A statement from the Ombudsman’s Office indicates that in the Miravalle village, in the municipality of Calamar (Guaviare) and hundreds of kilometers south of Catatumbo, “clashes took place between structures of the so-called Amazonas Block, under the command of aliases Ivan Mordiscoand the Jhon Linares structure, of the Jorge Suárez Briceño bloc, of the so-called General Staff of the blocs, under the command of alias Calarca”. “A high number of dead and injured people are reported,” adds the text, which does not specify the number of deaths.
“We are terrified,” said the mayor of Calamar, Farid Camilo Castaño, in an interview given this Monday to Caracol News, in which he pointed out that the deceased belonged to the same dissident group, although it has not yet been possible to establish which one. “However, it is unknown if there were more fatalities, that the guerrilla structures had suddenly taken their bodies or collected them,” clarifies Castaño, who does not rule out that the fighting could generate massive displacements.
The Guaviare is in a state of defenselessness. “The department does not even have the capacity in Forensic Medicine to house all these corpses.
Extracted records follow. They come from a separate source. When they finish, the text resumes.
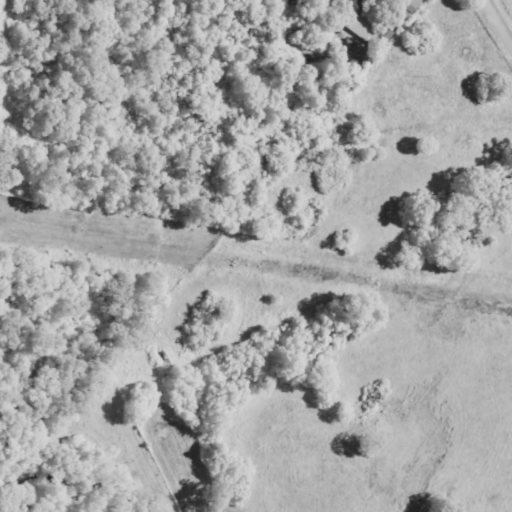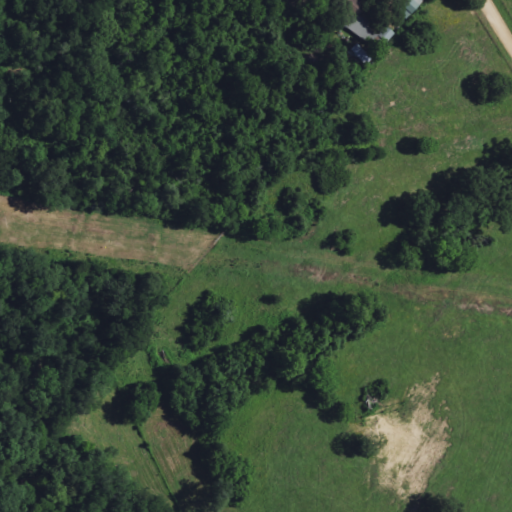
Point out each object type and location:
road: (499, 20)
building: (352, 21)
building: (384, 36)
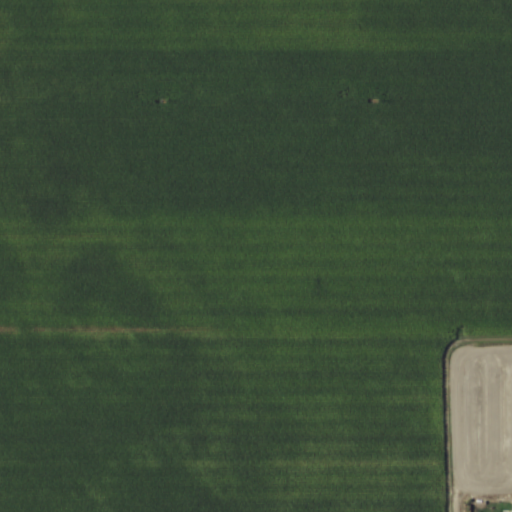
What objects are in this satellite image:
building: (511, 508)
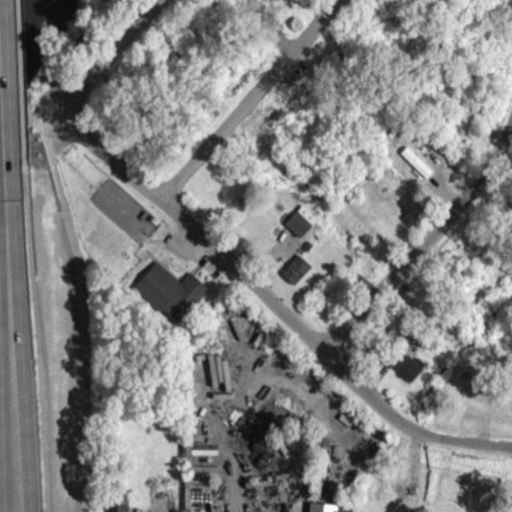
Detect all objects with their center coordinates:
road: (112, 50)
road: (254, 102)
road: (20, 111)
road: (3, 146)
building: (300, 232)
road: (423, 244)
building: (298, 278)
building: (172, 300)
road: (276, 302)
road: (37, 367)
road: (12, 368)
building: (411, 376)
road: (231, 475)
building: (315, 511)
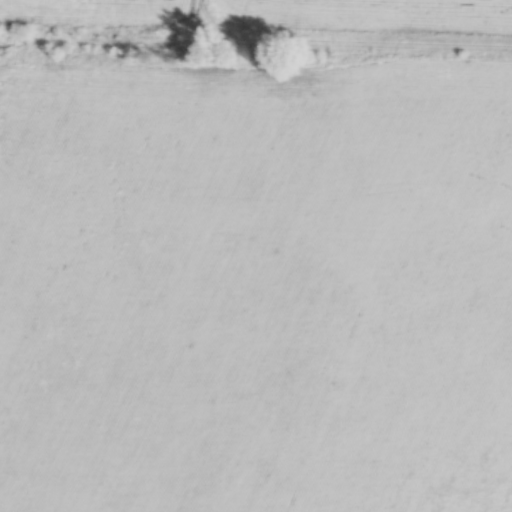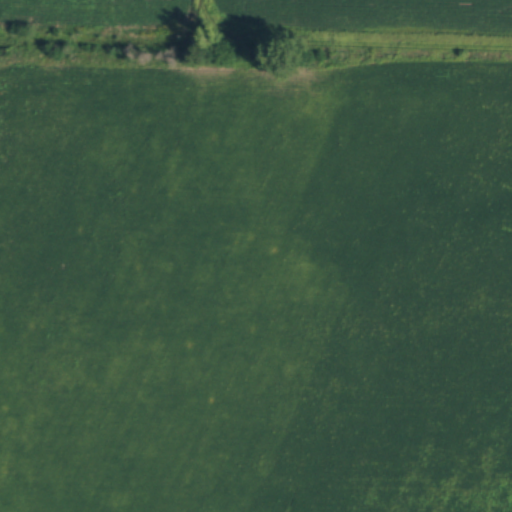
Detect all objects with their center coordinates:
road: (352, 52)
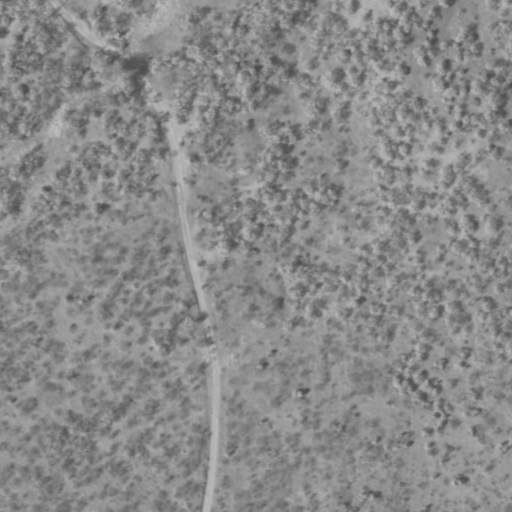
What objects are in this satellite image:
road: (173, 245)
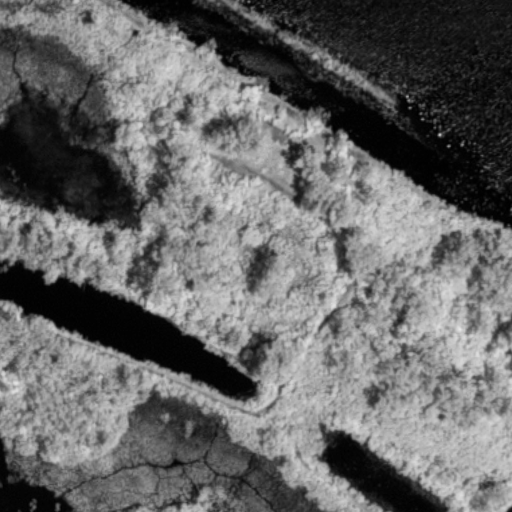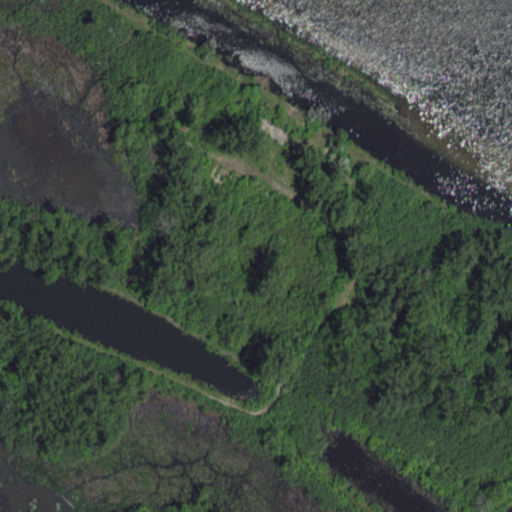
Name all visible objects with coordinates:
park: (253, 251)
We have had to go to the Meta department to provide us with support,” added the mayor. A few weeks ago, the police station was bombed with drones, and although Castaño highlights that “the public force is trying to do what it can,” the two battalions “fall short” to cover its almost 40 neighborhoods. The national government, however, has not commented. “It is time for us to set our eyes on Guaviare. What is happening today in the department is no different from what is happening in Santander and other departments,” adds the mayor.
Senator Humberto de la Calle, who was head of the negotiating team in the peace process with the extinct FARC guerrilla that led to the 2016 agreement, points out the same thing: “El Guaviare is as strategic as Catatumbo,” he noted. this Monday through a tweet. In that department, he says, “there are illicit crops, there is illegal mining of gold and coltan, it is the gateway to illegitimate entry into the Amazon with serious consequences of deforestation and encourages illegal trafficking to Brazil and, to the south, to the Pacific.”
However, it highlights the complexity that the Government faces in proceeding in this situation, since it is a fight between a dissident – that of alias Ivan Mordisco― in clear conflict with the State, and another that remains in dialogue with the Government ― that of alias Calarca―, with which a ceasefire remains in force. “Many times I questioned this,” De la Calle indicates in another tweet: “If two gangs confront each other, one of which is in a ceasefire with the State, how to proceed? Ally with one against the other? Serve only as a humanitarian arbiter? Fight both? (sic)”.